Ook Domitia Lucilla, een der beroemdste schoonheden van den dag, wist van hem mee te spreken. Tijdens zij op een harer bezittingen van het landleven genoot, bracht haar Bulla met een sterk gevolg een bezoek en behandelde met haar op zeer beleefde, maar onverbiddelijke wijze het teere punt van het losgeld, de ‘veiligheidsbelasting.’
Nadat dit deel zijner zending gelukkig volbracht was, had hij met de schoone, die zelf in deze zonderlinge ontmoeting een zeker behagen schepte, een langdurig onderhoud. Zij behandelden de jongste chronique scandaleuse, spraken over mode, literatuur en dergelijke onderwerpen van den dag en vermaakten zich in luchtige scherts en geestige kwinkslagen, welke reeds destijds den grondtoon van een aangename salonconversatie uitmaakten.
Hij was als betooverd. Bij het afscheid zeide hij: ‘Zakelijke grondstellingen veroorloven mij helaas niet, u de som terug te geven, welke ge mij zooeven uitbetaald hebt. Maar ik verzoek u dit parelsnoer als een aandenken aan dezen dag aan te nemen. Het is geen buitgemaakt stuk, maar het laatste overblijfsel mijner familiekleinoodiën.’
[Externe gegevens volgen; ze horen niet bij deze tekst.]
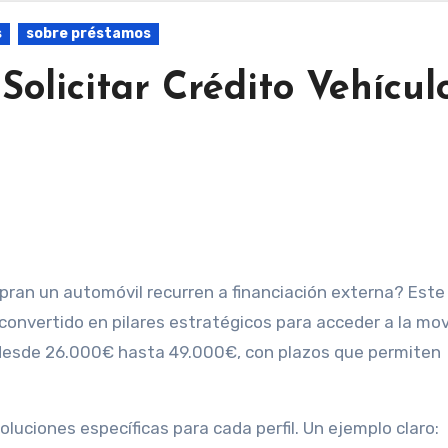
s
sobre préstamos
olicitar Crédito Vehícul
ran un automóvil recurren a financiación externa? Este
onvertido en pilares estratégicos para acceder a la movi
desde 26.000€ hasta 49.000€, con plazos que permiten
luciones específicas para cada perfil. Un ejemplo claro:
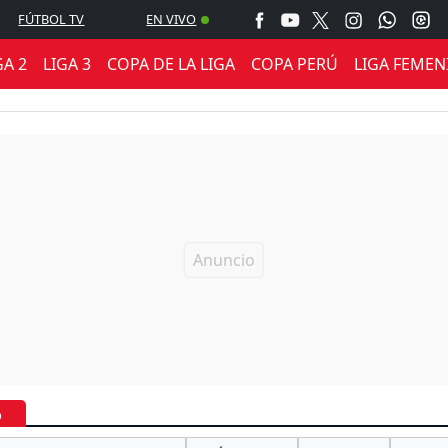
FÚTBOL TV
EN VIVO
GA 2
LIGA 3
COPA DE LA LIGA
COPA PERÚ
LIGA FEMEN
6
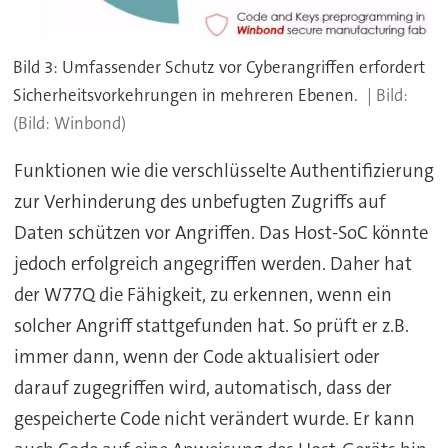
Bild 3: Umfassender Schutz vor Cyberangriffen erfordert
Sicherheitsvorkehrungen in mehreren Ebenen.
(Bild: Winbond)
Funktionen wie die verschlüsselte Authentifizierung
zur Verhinderung des unbefugten Zugriffs auf
Daten schützen vor Angriffen. Das Host-SoC könnte
jedoch erfolgreich angegriffen werden. Daher hat
der W77Q die Fähigkeit, zu erkennen, wenn ein
solcher Angriff stattgefunden hat. So prüft er z.B.
immer dann, wenn der Code aktualisiert oder
darauf zugegriffen wird, automatisch, dass der
gespeicherte Code nicht verändert wurde. Er kann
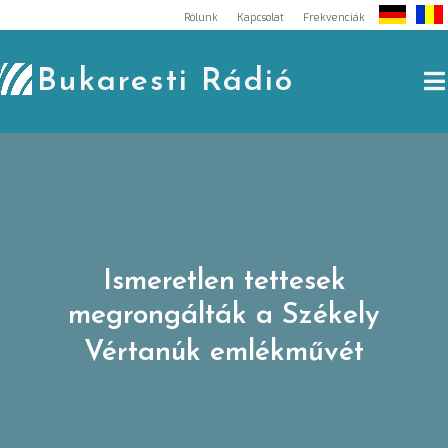
Skip
Rólunk
Kapcsolat
Frekvenciák
to
content
Bukaresti Rádió
Ismeretlen tettesek
megrongálták a Székely
Vértanúk emlékművét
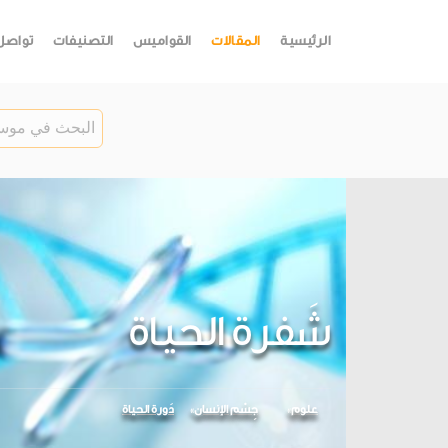
الرئيسية
المقالات
القواميس
التصنيفات
تواصل
شَفرة الحياة
علوم
جِسْم الإنسان
دَورة الحياة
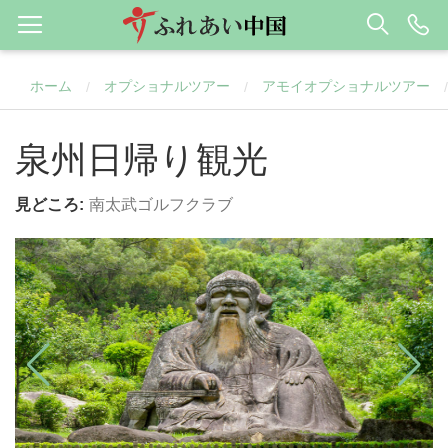
ホーム
オプショナルツアー
アモイオプショナルツアー
/
/
/
泉州日帰り観光
見どころ:
南太武ゴルフクラブ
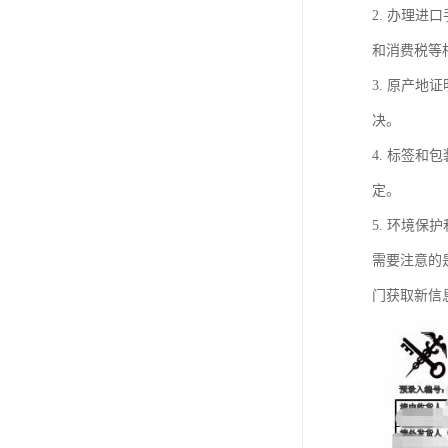
2. 办理
和消费税等
3. 原产
决。
4. 标签
定。
5. 环境
需要注意的
门获取新信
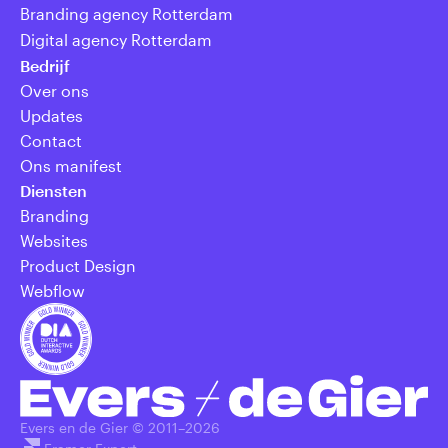
Branding agency Rotterdam
Digital agency Rotterdam
Bedrijf
Over ons
Updates
Contact
Ons manifest
Diensten
Branding
Websites
Product Design
Webflow
Evers en de Gier © 2011–
2026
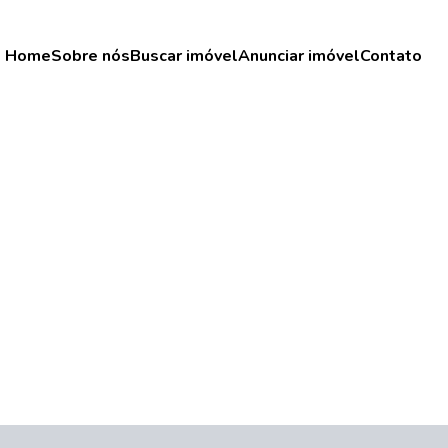
Home
Sobre nós
Buscar imóvel
Anunciar imóvel
Contato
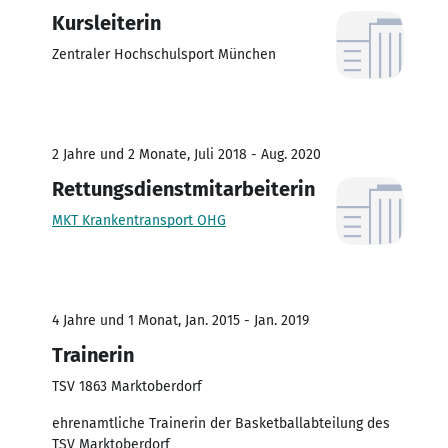
Kursleiterin
Zentraler Hochschulsport München
2 Jahre und 2 Monate, Juli 2018 - Aug. 2020
Rettungsdienstmitarbeiterin
MKT Krankentransport OHG
4 Jahre und 1 Monat, Jan. 2015 - Jan. 2019
Trainerin
TSV 1863 Marktoberdorf
ehrenamtliche Trainerin der Basketballabteilung des
TSV Marktoberdorf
Ondanks allen aandrang weigerde de patricische dame het geschenk te aanvaarden. Doch in de stad teruggekeerd, hield ze zich dikwerf geheel onwillekeurig in gedachten met den avonturier bezig, die de eentonigheid van haar leven naar de mode op zulk een pikante wijze onderbroken had.
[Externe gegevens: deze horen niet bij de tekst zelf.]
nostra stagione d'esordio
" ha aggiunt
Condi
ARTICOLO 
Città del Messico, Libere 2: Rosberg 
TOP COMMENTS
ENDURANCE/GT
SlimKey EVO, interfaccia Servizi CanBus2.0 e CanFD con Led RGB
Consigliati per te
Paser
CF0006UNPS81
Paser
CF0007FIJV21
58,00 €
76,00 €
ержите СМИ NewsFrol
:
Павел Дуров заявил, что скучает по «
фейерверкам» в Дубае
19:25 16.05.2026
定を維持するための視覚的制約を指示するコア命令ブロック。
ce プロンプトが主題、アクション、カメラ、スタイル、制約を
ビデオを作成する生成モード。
Zijn jongste slachtoffer was Pudens, een tribuun van de keizerlijke lijfwacht, die bij alle goden gezworen had, den driesten roover gevangen te zullen nemen. Als boer verkleed, en door vermomming onkenbaar, bood Bulla zichzelf bij hem als gids aan, lokte hem en zijn lieden in een valstrik en liet ze daarna ontwapenen. De soldaten liet Bulla ongedeerd naar Rome terugkeeren, maar de tribuun werd geheel kaal geschoren en moest in dezen beklagenswaardigen toestand den keizer den ongelukkigen afloop zijner onderneming berichten.
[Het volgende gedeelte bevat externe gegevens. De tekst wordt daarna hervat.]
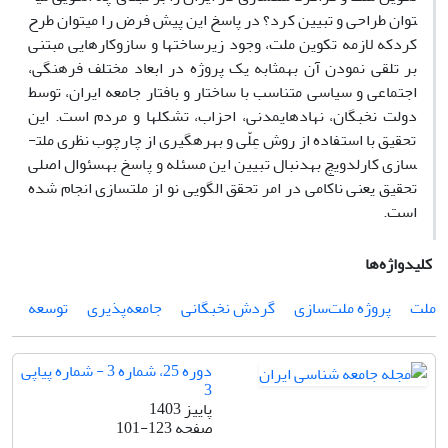
توان طراحی و تبیین کرد؟ در پاسخ این پیش فرض را می­توان طرح
کردکه لازمه تکوین ملت­، وجود زیرساخت­ها و سازوکارهایی مبتنی
بر تلقی نمودن آن به­مثابه یک پروژه در ابعاد مختلف فرهنگی،
اجتماعی و سیاسی متناسب با ساختار و بافتار جامعه ایران، توسط
دولت نخبگان، نهادهای­­مدنی، احزاب، تشکل­ها و مردم است. این
تحقیق با استفاده از روش عِلّی و بهره­گیری از چارچوب نظری ملت­
سازی کارل­دویچ به­دنبال تبیین این مسئله و پاسخ به­سئوال اصلی
تحقیق یعنی ناکامی در امر تحقق الگویی نو از ملت­سازی انجام شده
است.
کلیدواژه‌ها
ملت
پروژه ملت‌سازی
گردش نخبگانی
جامعه‌پذیری
توسعه
دوره 25، شماره 3 - شماره پیاپی
3
پاییز 1403
صفحه
101-123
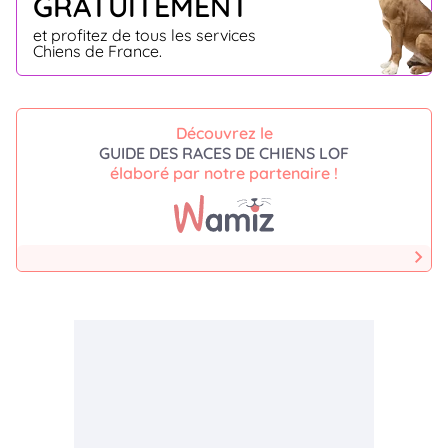
GRATUITEMENT
et profitez de tous les services
Chiens de France.
Découvrez le
GUIDE DES RACES DE CHIENS LOF
élaboré par notre partenaire !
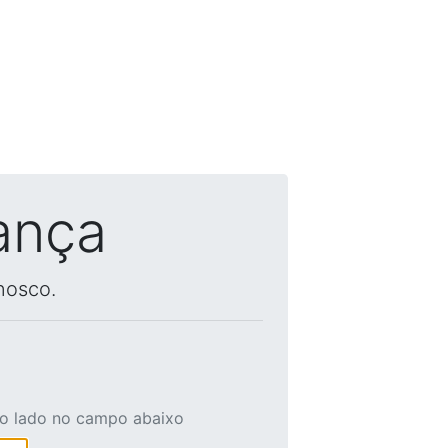
ança
nosco.
ao lado no campo abaixo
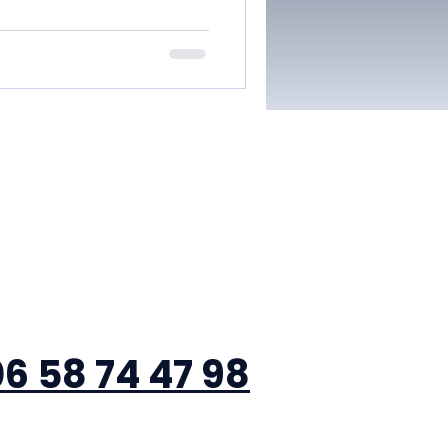
Appele
r
6 58 74 47 98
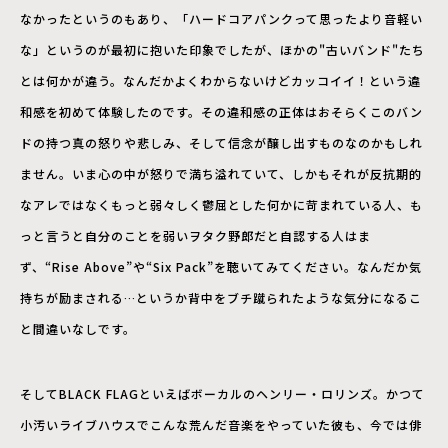
なかったというのもあり、「ハードコアパンクって思ったより音軽い
な」というのが最初に抱いた印象でしたが、ほかの"古いバンド"たち
とは何かが違う。なんだかよくわからないけどカッコイイ！という違
和感を初めて体験したのです。その違和感の正体はおそらくこのバン
ドの持つ真の怒りや悲しみ、そして信念が醸し出すものなのかもしれ
ません。いま心の中が怒りで満ち溢れていて、しかもそれが反抗期的
なアレではなくもっと弱々しく鬱屈とした何かに苛まれている人、も
っと言うと自分のことを弱いヲタク野郎だと自認する人はま
ず、“Rise Above”や“Six Pack”を聴いてみてください。なんだか気
持ちが励まされる…というか背中をブチ蹴られたような気分になるこ
と間違いなしです。
そしてBLACK FLAGといえばボーカルのヘンリー・ロリンズ。かつて
小汚いライブハウスでこんな荒んだ音楽をやっていた彼も、今では俳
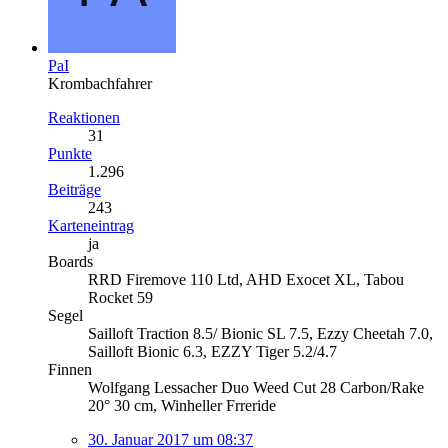
PaI
Krombachfahrer
Reaktionen
31
Punkte
1.296
Beiträge
243
Karteneintrag
ja
Boards
RRD Firemove 110 Ltd, AHD Exocet XL, Tabou
Rocket 59
Segel
Sailloft Traction 8.5/ Bionic SL 7.5, Ezzy Cheetah 7.0,
Sailloft Bionic 6.3, EZZY Tiger 5.2/4.7
Finnen
Wolfgang Lessacher Duo Weed Cut 28 Carbon/Rake
20° 30 cm, Winheller Frreride
30. Januar 2017 um 08:37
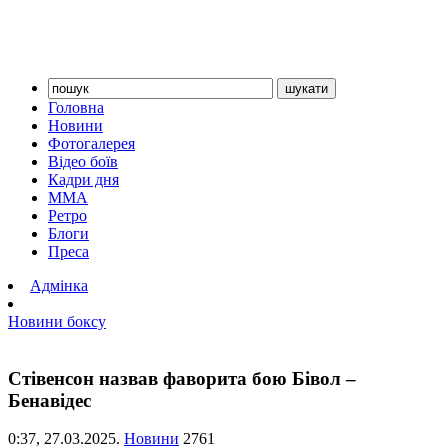
Головна
Новини
Фотогалерея
Відео боїв
Кадри дня
ММА
Ретро
Блоги
Преса
Адмінка
Новини боксу
Стівенсон назвав фаворита бою Бівол –
Бенавідес
0:37,
27.03.2025.
Новини
2761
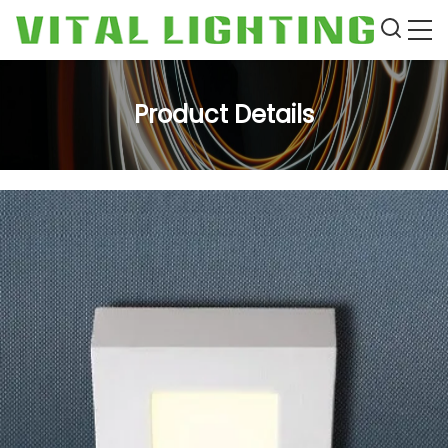
Product Details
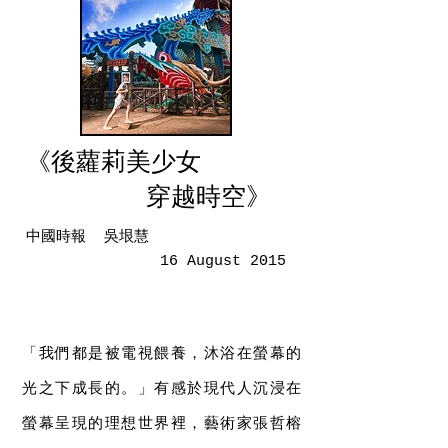
《後蘿莉美少女
穿越
時空
》
中國時報 吳垠慧
16 August 2015
「我們都是被電視餵養，沐浴在螢幕的
光之下成長的。」有感於現代人沉浸在
螢幕呈現的理想世界裡，藝術家張哲榕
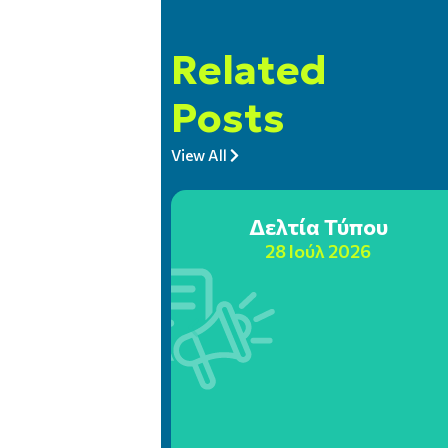
Related
Posts
View All
Δελτία Τύπου
28 Ιούλ 2026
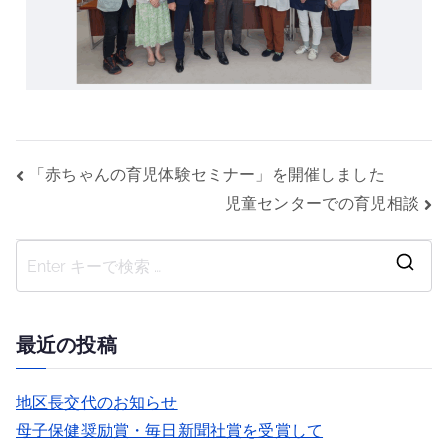
「赤ちゃんの育児体験セミナー」を開催しました
児童センターでの育児相談
最近の投稿
地区長交代のお知らせ
母子保健奨励賞・毎日新聞社賞を受賞して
Bulla was volstrekt geen man van nuttelooze wreedheid. Slechts eenmaal, in het begin van zijn nieuwe loopbaan, toen men zijn beginselen nog niet genoeg kende, zag hij zich genoodzaakt een gevangene te dooden, wiens losgeld niet op den bepaalden tijd was ingekomen. Dit werd bekend en geen ander gijzelaar liet zich voortaan een dergelijk verzuim ten laste komen. Daarentegen stelde hij arme lieden om niet in vrijheid; waren het toevalligerwijze handwerkslieden, dan verschafte hij hun werk en betaalde hun voor hun arbeid. Naar aloude goede roovertraditie speelde hij den vriend der onderdrukten, wat hem niet verhinderde, met vroegere adellijke gezellen in interessant en belanghebbend verkeer te blijven.